Welches Potenzial hat Ihrer Meinung nach die vom Bundesministerium für Bildung und Forschung (BMBF) geförderte Kampagne zur Bildung für nachhaltige Entwicklung (BNE)?
Kampagnen von großen öffentlichen Institutionen helfen dabei, Menschen miteinander zu vernetzen, Dinge anzustoßen und in Bewegung zu setzen. Nur so können wirklich alle, die relevant sind, auch erreicht werden.
Drei Dinge für die Zukunft
Mein Tipp für andere
Etwas ganz Ähnliches, was ich den Menschen in der Reha sage: Fangt im Kleinen an. Niemand von uns kann allein dafür sorgen, dass sich die Dinge plötzlich schlagartig ändern. Aber man kann dazu beitragen, sogar ohne großen Aufwand. Ich habe mir zum Beispiel über mein Reiseverhalten Gedanken gemacht: Mit welchem Verkehrsmittel fahre ich zum Wettkampf? Was konsumiere ich dort? Aber auch zuhause: Wie viel Müll produzieren wir? Meine Partnerin etwa hat mir vorgerechnet, wie viel weniger Müll produziert wird, wenn wir für unsere Tochter waschbare Windeln nutzen – das machen wir jetzt.

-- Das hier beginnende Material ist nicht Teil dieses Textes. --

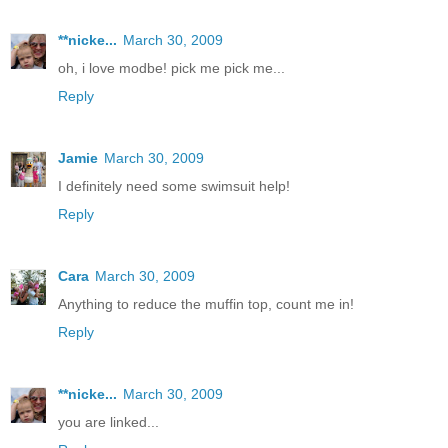
**nicke...
March 30, 2009
oh, i love modbe! pick me pick me...
Reply
Jamie
March 30, 2009
I definitely need some swimsuit help!
Reply
Cara
March 30, 2009
Anything to reduce the muffin top, count me in!
Reply
**nicke...
March 30, 2009
you are linked...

Meine Vision für 2030 und 2050
Ich hoffe, dass die Nachhaltigkeitsziele bis zum Jahr 2030 viel stärker im Bildungswesen verankert sind. Wir müssen sicherstellen, dass alle Lernenden die notwendigen Kenntnisse und Qualifikationen zur Förderung nachhaltiger Entwicklung erwerben. Wenn das passiert, können wir für das Jahr 2050 vielleicht sichtbare Ergebnisse erwarten. Wie die konkret aussehen sollen, kann ich gar nicht sagen – aber es müsste schon deutlich zu spüren sein, dass sich etwas verändert hat. Und hierfür können wir bis 2030 die Basis legen.
Mein dringlichstes Nachhaltigkeitsziel
Letztendlich sind alle Ziele gleichwichtig. Angesichts der Weltlage scheint gerade die gewaltlose Lösung von Konflikten ein besonders drängendes Anliegen zu sein. Ich persönlich empfinde auch die Bekämpfung von wirtschaftlicher Ungleichheit und Hungersnöten als unglaublich wichtig – gerade jetzt, wo man erlebt, wie irgendwie alles miteinander zusammenhängt und welche globalen Auswirkungen lokale oder regionale Krisen haben. Nehmen wir den Krieg in der Ukraine, der letztlich die ganze Welt trifft. Da ist es besonders wichtig, sich über Ländergrenzen hinweg zusammenzuschließen und gemeinsam zu agieren.